Segundo algumas noticias os primeiros devem chegar mesmo até o final de 2026…
Deixem os gripens e f16 de lado, além de terem peças de quem é hostil ao Brasil, esse aí é de quinta geração.
Acorda … cada potência vai defender o seu interesse, não tem ninguém bonzinho nessa história. Se nao fosseno financiamento através do FMS nem força armadas teriamos.
Realmente, porém, se não fosse pelo FMS muitas nações teriam comprados equipamentos Chineses e Russos pelo custo beneficio.
Na cara não para não doer… Sensacional o seu comentário
Na verdade pela falta de opção.
Sim, mas está isso foi no passado, quando a China era outra, não tinha dinheiro nem uma capacidade de desenvolvimento maís ágil e eficiente como agora, e com fundamentos técnicos e econômicos para avançar mais que o ocidente.
Hoje o financeiro em Yuan é mais barato e acessível. E são o destino do agro, petróleo e minerais brasileiros.
Sim, vamos ficar ainda mais dependentes da China. Excelente estratégia.
Tem galantia ?
Sim, o seu céleblo!
uiiiii quanta educação.
Incrível como os chineses avançaram muito tecnologicamente!
Entre dois impérios gostaria e sei que meus devaneios jamais se tornarao realidade, que o Brasil fosse absolutamente independente. Na impossibilidade fico com ” o menos pior aqui de cima”. Mas é inegável a inteligência desses caras. Copiaram na cara dura e aprenderam a fazer. Na hora em que dominarem totalmente o processo industrial e tecnológico como a fabricação dos chips e das máquinas de litografia já era. Ponto pra Deng shiao Ping e sua turma. A continuar na linha do camarada Mao seria hoje uma Cuba com bomba atômica. Fica a questão. Kissinger, Nixon e todo aquele esgoto não… Read more »
O “menos pior” interferiu e prejudicou inúmeras vezes o Brasil kkkkkkkkkkk que tipo de lógica foi essa?
Lógica de hollywood e CNN
Você já reclamou das sobretaxas da China na carne brasileira hoje?

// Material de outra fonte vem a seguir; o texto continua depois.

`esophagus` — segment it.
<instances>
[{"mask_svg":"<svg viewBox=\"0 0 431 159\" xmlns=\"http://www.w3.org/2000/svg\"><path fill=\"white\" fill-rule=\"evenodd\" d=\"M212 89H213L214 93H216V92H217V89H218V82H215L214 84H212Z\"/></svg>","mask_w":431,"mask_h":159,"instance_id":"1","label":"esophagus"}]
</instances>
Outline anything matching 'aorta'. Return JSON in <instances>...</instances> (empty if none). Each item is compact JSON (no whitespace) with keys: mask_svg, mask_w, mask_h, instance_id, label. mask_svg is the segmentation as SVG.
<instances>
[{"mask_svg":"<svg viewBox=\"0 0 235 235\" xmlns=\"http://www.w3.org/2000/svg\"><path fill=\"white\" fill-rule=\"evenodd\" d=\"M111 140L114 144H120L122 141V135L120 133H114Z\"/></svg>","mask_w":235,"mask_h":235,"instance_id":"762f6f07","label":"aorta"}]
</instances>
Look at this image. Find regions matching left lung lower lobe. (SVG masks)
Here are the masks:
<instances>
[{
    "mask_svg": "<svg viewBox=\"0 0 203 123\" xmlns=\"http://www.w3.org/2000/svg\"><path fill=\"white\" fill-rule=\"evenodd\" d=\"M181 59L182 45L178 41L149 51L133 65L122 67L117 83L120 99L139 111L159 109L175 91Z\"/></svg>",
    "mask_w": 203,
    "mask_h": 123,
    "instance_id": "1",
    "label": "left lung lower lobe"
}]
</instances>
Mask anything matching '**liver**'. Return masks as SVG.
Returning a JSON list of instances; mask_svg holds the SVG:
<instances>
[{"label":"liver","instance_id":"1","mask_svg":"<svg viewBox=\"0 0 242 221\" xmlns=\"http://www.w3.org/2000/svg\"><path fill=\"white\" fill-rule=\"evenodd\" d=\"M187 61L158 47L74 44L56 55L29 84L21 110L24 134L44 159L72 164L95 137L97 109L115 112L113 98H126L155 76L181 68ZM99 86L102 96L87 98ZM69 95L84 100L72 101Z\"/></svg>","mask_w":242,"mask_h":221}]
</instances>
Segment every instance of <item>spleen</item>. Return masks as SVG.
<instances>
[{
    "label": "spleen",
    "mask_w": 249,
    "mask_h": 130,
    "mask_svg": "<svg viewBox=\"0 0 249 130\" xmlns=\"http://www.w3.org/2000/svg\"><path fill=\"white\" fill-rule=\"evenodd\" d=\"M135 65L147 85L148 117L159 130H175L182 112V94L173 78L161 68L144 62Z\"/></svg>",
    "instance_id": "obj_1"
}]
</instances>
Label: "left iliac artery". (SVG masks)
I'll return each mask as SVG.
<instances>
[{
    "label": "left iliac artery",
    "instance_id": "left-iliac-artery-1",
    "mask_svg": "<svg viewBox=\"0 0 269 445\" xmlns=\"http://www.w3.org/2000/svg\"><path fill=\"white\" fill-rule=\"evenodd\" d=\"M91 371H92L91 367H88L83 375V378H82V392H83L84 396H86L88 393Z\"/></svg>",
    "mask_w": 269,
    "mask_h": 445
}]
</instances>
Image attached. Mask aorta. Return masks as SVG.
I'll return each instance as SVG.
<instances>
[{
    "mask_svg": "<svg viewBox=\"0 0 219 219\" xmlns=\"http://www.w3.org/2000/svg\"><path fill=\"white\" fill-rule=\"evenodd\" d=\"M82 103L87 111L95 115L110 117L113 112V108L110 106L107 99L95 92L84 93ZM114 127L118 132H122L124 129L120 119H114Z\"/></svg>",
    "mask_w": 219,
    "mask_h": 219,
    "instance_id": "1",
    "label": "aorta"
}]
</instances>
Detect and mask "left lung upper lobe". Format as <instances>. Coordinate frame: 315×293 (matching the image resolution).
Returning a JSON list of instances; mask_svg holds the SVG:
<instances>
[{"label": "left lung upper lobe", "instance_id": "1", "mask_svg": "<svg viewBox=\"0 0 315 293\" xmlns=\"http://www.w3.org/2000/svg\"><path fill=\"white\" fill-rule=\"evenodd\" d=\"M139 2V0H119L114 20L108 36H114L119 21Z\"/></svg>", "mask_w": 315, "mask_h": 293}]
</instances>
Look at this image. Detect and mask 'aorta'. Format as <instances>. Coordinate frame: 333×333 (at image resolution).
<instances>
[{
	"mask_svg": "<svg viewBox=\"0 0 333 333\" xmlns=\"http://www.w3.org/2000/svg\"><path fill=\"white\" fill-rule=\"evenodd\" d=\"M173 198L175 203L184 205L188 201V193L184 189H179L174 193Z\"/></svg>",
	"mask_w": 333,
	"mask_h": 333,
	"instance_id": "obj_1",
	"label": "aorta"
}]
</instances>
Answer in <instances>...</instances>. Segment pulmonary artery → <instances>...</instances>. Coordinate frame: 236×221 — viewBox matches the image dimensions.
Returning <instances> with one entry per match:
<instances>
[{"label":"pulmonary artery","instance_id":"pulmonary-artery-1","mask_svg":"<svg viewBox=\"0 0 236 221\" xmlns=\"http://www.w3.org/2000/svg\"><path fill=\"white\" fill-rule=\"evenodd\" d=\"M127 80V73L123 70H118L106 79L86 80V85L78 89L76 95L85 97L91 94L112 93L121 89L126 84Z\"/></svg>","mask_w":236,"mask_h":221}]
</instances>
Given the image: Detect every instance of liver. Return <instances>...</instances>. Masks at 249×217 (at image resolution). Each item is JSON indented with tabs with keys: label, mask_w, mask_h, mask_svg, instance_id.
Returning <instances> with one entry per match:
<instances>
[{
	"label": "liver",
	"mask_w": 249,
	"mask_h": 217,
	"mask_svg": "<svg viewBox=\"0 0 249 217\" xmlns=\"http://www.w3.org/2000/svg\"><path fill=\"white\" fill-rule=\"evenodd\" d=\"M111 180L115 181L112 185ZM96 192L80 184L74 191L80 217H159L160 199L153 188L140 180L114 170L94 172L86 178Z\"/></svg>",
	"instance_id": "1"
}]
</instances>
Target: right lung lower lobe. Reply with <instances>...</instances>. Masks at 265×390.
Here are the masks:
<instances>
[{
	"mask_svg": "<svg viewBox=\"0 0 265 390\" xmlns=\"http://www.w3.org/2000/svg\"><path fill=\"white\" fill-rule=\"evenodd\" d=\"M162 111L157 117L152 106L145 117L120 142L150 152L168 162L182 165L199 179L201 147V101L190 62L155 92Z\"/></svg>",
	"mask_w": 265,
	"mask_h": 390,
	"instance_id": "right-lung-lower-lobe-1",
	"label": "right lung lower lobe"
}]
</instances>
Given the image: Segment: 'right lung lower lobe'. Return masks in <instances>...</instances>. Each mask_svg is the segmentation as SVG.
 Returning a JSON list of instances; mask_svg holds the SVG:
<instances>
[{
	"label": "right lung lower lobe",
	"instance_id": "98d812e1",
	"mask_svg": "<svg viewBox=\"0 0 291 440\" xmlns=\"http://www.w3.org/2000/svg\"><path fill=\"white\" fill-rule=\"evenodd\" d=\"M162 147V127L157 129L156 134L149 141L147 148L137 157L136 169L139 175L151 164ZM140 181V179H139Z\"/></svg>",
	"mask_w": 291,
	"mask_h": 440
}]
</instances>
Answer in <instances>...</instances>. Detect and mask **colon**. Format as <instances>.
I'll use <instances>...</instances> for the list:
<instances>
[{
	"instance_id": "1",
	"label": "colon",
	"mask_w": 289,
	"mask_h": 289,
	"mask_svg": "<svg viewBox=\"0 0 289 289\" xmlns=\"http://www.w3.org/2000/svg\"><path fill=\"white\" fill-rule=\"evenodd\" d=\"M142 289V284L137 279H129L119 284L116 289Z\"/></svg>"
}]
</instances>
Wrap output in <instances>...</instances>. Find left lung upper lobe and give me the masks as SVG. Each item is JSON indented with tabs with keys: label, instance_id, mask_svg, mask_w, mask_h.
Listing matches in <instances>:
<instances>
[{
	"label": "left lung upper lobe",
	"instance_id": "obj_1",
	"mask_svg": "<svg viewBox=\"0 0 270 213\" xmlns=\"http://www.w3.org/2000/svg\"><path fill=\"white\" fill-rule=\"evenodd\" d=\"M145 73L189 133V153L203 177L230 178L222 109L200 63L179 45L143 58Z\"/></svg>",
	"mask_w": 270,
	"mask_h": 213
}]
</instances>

Para Nixon e Kissinger, na época era melhor isolar a URSS, que era a bola da vez, ao mesmo tempo em que tinham liberdade de ação no Vietnã para conseguirem encerrar a Guerra. Não havia a menor percepção de que a China, eternamente mergulhada em problemas internos, se tornaria uma competidora. Então os EUA fomentaram o crescimento Chinês ainda mais em governos subsequentes.
Realmente, China está avançando muito rápido.